Reproduce the part of the records that opens with their first line and closes with the line containing "intensified, alongside the". Include that final line.

== Dataset ==

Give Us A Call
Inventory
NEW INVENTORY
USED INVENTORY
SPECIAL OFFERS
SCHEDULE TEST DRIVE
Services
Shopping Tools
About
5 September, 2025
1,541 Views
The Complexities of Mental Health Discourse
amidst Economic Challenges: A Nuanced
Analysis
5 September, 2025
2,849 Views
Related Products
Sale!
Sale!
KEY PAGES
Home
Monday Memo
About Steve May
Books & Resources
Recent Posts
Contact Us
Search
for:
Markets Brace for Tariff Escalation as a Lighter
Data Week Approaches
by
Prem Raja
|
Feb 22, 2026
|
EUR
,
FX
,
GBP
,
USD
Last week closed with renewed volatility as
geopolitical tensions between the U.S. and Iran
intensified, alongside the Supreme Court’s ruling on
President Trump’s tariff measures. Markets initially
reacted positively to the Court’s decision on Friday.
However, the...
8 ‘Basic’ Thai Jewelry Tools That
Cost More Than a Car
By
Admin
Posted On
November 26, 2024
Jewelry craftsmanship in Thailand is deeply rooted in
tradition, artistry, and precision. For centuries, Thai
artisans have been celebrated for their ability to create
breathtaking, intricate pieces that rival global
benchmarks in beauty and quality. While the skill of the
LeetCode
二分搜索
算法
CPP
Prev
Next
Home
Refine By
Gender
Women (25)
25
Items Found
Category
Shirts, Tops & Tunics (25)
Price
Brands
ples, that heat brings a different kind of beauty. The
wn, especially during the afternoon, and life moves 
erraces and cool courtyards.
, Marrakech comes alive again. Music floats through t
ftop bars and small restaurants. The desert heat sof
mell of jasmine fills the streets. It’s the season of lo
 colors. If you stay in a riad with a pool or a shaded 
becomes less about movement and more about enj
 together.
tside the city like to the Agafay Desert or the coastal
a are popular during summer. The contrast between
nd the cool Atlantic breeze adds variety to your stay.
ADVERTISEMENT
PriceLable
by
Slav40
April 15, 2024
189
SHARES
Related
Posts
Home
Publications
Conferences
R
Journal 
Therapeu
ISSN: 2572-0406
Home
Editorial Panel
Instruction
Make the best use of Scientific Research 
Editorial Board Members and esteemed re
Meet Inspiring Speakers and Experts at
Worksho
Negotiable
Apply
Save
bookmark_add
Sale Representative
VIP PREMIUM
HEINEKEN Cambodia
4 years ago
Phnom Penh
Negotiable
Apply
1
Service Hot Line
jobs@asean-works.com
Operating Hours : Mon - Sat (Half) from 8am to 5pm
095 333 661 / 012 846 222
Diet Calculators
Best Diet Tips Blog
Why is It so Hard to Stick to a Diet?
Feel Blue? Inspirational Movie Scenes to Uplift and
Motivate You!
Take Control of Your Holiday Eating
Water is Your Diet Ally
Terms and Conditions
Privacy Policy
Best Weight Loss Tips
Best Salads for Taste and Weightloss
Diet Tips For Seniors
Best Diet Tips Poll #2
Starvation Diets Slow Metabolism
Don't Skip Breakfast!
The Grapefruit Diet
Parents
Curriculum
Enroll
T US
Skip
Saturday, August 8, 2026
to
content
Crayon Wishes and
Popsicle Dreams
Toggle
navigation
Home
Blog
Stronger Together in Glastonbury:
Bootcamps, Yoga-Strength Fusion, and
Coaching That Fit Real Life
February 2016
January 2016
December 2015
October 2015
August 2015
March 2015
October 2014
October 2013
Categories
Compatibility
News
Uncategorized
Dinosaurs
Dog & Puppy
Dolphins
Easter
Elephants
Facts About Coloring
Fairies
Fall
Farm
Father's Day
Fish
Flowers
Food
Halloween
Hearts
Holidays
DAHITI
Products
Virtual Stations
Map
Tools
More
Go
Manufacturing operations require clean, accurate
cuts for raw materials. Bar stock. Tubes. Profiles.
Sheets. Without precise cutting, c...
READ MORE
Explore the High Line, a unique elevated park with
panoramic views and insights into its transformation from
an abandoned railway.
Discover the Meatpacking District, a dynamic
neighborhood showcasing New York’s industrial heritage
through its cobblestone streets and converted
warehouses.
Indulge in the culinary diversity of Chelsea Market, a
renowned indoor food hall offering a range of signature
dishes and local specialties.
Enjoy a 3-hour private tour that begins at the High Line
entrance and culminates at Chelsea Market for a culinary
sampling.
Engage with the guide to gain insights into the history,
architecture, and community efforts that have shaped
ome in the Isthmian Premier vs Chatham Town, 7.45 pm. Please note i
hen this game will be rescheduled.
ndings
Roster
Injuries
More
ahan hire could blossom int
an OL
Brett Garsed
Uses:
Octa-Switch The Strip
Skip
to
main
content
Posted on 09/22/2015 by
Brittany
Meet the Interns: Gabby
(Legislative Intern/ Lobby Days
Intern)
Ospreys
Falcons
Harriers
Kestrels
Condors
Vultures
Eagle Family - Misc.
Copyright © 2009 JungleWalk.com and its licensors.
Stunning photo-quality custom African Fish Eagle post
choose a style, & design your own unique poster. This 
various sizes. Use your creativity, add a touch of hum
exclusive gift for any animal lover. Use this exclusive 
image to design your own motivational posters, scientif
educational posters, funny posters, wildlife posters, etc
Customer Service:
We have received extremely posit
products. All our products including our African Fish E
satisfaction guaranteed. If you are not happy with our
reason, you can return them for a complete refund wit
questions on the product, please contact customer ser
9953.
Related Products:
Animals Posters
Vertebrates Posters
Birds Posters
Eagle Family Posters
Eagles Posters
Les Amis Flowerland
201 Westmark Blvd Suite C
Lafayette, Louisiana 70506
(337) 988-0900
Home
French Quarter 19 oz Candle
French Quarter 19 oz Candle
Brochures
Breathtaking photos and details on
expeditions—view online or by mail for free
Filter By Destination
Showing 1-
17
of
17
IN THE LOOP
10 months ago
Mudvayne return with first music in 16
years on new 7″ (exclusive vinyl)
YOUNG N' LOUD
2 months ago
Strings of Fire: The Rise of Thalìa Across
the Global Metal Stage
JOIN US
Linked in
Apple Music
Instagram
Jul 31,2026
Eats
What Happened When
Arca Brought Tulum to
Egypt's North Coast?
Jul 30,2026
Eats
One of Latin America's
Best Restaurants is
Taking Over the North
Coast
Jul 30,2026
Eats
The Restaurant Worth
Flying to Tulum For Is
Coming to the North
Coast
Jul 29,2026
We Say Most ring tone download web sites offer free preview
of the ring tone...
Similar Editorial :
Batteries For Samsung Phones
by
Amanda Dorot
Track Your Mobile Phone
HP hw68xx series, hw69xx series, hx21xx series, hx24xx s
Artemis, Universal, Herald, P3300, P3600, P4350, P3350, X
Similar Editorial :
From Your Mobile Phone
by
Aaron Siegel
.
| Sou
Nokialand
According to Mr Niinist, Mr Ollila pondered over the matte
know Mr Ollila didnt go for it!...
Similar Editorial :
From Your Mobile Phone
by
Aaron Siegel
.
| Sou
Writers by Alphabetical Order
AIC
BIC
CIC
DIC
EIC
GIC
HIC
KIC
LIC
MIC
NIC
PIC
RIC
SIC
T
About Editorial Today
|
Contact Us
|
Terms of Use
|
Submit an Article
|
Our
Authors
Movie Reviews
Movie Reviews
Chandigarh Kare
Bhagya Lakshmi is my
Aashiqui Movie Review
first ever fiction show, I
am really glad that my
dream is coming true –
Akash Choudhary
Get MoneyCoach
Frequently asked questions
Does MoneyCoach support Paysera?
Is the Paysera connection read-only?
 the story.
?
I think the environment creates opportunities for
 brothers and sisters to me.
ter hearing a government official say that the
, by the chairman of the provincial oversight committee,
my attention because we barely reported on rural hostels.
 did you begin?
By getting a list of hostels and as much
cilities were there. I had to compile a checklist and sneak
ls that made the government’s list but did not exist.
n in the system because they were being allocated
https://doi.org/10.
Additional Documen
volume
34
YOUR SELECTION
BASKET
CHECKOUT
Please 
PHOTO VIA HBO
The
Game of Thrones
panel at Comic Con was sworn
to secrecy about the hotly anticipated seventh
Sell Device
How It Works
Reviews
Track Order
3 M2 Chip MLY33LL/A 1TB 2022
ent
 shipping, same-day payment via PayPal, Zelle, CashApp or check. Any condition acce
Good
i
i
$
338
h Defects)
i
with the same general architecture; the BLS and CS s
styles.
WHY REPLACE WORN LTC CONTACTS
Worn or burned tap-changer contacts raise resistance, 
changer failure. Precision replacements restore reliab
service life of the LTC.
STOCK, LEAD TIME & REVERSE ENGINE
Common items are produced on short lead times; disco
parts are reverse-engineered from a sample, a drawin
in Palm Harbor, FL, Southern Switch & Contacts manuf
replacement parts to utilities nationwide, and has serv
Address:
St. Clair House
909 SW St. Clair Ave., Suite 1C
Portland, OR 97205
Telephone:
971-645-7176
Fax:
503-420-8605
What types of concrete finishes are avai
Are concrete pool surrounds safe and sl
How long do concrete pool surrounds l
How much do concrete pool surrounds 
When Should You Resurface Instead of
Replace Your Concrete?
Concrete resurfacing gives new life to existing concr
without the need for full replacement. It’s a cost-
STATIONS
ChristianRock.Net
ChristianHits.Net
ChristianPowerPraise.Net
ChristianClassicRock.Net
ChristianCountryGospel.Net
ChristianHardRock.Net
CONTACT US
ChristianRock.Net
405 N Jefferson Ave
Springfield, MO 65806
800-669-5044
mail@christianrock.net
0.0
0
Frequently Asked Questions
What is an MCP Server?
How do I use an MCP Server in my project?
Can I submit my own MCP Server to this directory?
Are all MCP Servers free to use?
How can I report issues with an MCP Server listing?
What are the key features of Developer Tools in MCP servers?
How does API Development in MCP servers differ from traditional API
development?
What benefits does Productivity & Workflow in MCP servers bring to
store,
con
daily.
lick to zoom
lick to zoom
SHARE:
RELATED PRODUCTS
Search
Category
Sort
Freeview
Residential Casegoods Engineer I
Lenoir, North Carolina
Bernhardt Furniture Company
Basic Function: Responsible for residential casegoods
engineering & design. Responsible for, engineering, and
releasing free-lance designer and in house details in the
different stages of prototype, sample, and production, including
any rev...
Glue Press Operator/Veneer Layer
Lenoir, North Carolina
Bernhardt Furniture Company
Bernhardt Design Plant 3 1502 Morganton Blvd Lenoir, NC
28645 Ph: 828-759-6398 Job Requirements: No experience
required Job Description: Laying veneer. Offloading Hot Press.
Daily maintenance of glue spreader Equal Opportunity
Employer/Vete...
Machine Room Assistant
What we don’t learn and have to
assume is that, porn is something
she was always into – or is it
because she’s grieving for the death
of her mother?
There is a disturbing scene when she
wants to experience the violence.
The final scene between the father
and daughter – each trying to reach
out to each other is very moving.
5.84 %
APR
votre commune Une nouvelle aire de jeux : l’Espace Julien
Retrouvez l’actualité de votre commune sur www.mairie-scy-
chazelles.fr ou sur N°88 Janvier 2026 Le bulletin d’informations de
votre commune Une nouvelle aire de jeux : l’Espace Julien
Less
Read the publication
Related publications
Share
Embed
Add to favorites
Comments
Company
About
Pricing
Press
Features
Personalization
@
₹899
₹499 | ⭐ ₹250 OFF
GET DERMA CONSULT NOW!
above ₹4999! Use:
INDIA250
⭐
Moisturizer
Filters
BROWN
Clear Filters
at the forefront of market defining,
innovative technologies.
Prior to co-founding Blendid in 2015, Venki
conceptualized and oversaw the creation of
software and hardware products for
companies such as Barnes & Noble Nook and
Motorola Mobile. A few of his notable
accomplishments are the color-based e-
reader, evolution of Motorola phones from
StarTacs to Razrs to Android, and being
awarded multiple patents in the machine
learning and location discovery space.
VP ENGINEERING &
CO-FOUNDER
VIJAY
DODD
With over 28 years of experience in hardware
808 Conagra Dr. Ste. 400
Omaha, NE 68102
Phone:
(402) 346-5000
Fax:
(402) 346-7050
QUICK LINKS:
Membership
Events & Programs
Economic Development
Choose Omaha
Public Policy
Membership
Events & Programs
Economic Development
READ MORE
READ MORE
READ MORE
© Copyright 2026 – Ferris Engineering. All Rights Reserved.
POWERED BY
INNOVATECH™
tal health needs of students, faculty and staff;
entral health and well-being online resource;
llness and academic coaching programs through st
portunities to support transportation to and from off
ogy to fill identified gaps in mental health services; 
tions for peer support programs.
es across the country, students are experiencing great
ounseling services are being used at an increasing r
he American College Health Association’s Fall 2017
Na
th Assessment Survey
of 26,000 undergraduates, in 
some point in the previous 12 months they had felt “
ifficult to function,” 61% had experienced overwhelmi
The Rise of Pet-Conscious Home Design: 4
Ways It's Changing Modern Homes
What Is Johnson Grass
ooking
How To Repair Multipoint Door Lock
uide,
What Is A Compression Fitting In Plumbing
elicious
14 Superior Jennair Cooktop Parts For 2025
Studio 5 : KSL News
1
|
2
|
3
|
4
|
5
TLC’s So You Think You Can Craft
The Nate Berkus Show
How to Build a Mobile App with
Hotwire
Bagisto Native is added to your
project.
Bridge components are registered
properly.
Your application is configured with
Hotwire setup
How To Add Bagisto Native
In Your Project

===

• [Your solution]
Give Us A Call
Inventory
NEW INVENTORY
USED INVENTORY
SPECIAL OFFERS
SCHEDULE TEST DRIVE
Services
Shopping Tools
About
5 September, 2025
1,541 Views
The Complexities of Mental Health Discourse
amidst Economic Challenges: A Nuanced
Analysis
5 September, 2025
2,849 Views
Related Products
Sale!
Sale!
KEY PAGES
Home
Monday Memo
About Steve May
Books & Resources
Recent Posts
Contact Us
Search
for:
Markets Brace for Tariff Escalation as a Lighter
Data Week Approaches
by
Prem Raja
|
Feb 22, 2026
|
EUR
,
FX
,
GBP
,
USD
Last week closed with renewed volatility as
geopolitical tensions between the U.S. and Iran
intensified, alongside the Supreme Court’s ruling on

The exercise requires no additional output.